Environmental decision making relies heavily on the judgments of experts. Judgements are often made about systems variables that are severely uncertain and often data poor. Making judgements in this complex environment is challenging. On top of this, there is space for biases to creep in. Experts can interpret data, information and uncertainty in ways that may be aligned with their values or motivations. They are prone to the same cognitive biases as lay-people, and previous research shows that they are even more overconfident in their judgments. Some concrete strategies for minimising judgement biases have been developed in cognitive psychology, but as yet, these have seen little application in environmental science and Natural Resource Management.

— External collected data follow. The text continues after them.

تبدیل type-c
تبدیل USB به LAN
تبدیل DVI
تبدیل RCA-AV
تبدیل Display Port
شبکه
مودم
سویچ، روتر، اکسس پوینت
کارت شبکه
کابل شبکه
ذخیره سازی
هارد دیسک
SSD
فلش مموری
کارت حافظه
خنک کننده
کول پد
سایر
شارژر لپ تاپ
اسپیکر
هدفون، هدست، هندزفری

While it is worthwhile to mitigate unwanted biases in individuals, this should not be taken as a call to reduce variability in judgement altogether. To do so would be both impractical and myopic. A broader perspective from philosophy suggests that values and diversity can be good for the judgements of groups, by bringing together different knowledge and opinions, by promoting critical thinking, and by compelling people to consider counter-arguments. Moreover, when estimating quantities, biases tend to cancel each other out in the group average. But unfortunately, diversity can also lead to conflict between judges, underscoring the importance of structured decision making and judgement elicitation.

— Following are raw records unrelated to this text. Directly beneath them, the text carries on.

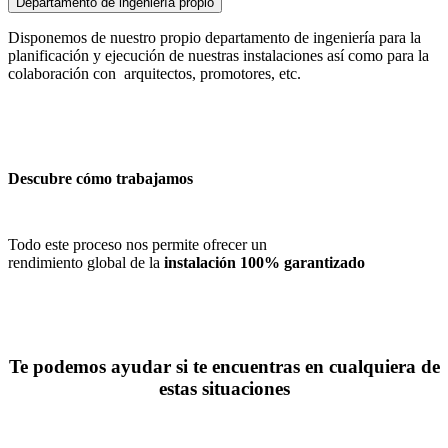
Departamento de ingeniería propio
Disponemos de nuestro propio departamento de ingeniería para la
planificación y ejecución de nuestras instalaciones así como para la
colaboración con arquitectos, promotores, etc.
Descubre cómo trabajamos
Todo este proceso nos permite ofrecer un
rendimiento global de la
instalación 100%
garantizado
Te podemos ayudar si te encuentras en cualquiera de
estas situaciones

I recently completed my PhD thesis. It explored four considerations for environmental decision making involving experts where there is a diversity of judgements. First, it examined three case studies of conflict arising from diverse judgements in environmental science, where people may be motivated to produce different estimates. It identified decision support tools that are suited to each problem. One case study was extended to explore the practical implications of using one parties’ judgements over another’s, using Bayesian Networks. Second, it took a step back from decision making to judgement elicitation. It outlined a structured taxonomy of an important bias in expert judgement—overconfidence—and tested interval elicitation techniques that successfully mitigate overconfidence in individual experts. Third, the main experimental work in my thesis demonstrated that active feedback improves judgement performance (calibration and accuracy) of individuals in a group, even when group averages are substituted for true values in feedback procedures. Typically, in order to provide feedback to experts, they need true values to learn from. Here, I provided a new procedure for harnessing the wisdom of crowds during feedback, when we don’t know the truth. Fourth, through interviews, the thesis explored estimation strategies and statistical cognition. More specifically, how people think about the relationship between two measures of uncertainty: interval width (or precision) and confidence. I concluded by outlining a new research program for improving judgement and estimation.